I've seen Ceschi play a lot of shows since then, from a barn where we had a cake fight for his birthday to a venue in Boston, which is the only thing I did in Boston and the only thing I've ever done there. Plus a number of spots throughout the Bay, of course. The second to most recent time I saw him, he apologized and said he wouldn't be back for a while. That was at a bar where I had overheard the bartender proudly bragging about how he had threatened protesters against the Zimmerman verdict with a knife, to protect some property. I told Ceschi about that and he played Cop Killing Season. The apology, though, was because he was about to be thrown in prison on some completely bullshit drug charges.

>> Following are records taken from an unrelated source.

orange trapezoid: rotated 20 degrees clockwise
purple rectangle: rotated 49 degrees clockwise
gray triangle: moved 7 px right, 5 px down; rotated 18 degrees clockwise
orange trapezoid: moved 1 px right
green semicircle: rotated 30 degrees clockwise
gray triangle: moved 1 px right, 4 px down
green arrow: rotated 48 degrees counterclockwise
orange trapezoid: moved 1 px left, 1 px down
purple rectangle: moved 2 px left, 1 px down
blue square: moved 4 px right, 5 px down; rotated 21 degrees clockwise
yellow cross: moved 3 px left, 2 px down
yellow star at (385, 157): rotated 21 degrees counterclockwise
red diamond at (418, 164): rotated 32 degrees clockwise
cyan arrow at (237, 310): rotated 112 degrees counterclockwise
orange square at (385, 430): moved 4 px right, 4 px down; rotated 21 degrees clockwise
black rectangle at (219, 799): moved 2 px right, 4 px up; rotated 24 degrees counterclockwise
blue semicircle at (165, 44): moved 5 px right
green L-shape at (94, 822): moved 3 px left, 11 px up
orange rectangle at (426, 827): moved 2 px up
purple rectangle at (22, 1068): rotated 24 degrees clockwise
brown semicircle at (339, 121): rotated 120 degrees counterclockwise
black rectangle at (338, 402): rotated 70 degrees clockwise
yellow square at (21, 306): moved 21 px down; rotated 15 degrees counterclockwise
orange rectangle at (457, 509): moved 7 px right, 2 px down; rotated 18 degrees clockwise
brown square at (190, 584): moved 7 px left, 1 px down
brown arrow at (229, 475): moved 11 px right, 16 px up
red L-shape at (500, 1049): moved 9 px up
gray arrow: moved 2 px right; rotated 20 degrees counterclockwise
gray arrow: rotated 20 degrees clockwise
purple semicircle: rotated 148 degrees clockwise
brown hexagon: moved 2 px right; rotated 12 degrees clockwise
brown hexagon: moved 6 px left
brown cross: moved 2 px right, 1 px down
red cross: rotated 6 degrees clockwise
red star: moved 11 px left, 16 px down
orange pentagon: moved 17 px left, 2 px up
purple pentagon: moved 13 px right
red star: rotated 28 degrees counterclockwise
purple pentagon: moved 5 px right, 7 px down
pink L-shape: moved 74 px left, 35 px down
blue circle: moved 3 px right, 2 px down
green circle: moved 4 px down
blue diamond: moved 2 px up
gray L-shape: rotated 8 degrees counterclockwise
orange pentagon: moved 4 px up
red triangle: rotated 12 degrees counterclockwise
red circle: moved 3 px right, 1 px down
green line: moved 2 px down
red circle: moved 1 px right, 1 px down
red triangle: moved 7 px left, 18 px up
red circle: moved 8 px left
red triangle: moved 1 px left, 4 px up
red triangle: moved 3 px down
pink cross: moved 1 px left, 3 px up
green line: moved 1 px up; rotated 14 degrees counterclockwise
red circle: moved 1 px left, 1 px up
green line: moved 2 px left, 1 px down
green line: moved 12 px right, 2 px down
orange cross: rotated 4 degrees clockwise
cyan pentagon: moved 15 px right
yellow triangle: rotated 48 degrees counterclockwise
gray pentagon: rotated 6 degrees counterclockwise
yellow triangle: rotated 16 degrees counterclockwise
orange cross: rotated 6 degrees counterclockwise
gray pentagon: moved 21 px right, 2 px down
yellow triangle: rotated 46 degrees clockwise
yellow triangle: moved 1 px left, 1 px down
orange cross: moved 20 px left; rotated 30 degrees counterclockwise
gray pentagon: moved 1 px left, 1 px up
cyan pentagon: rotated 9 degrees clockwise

Because of that time inside, he didn't end up releasing his usual slew of new work. There were still some gems though. Of what did come out, I'll mention two.
The first is an acoustic song by the name of Say Something, of which a video came out. It's a really nice song, He prefaces the recording by saying he's going to do another one about prison. That's not why it's nice.
The other thing, which will bring this full circle, is a guest verse on Tommy V's Fake Four Freecember release, along with his brother David. I saw David play that night in Boston, and everything I've caught of his recently has made me a bigger and bigger fan. And I will always remember Tommy V as the dude in the amusement park who offered me a smoke. His record as a whole is good, but this track in particular -- Wander -- is really fantastic.
*****
Karen Tei Yamashita is easily the most important professor I've ever had, and she released a book this year. I've only read the titular play, but it goes hard and is amazing.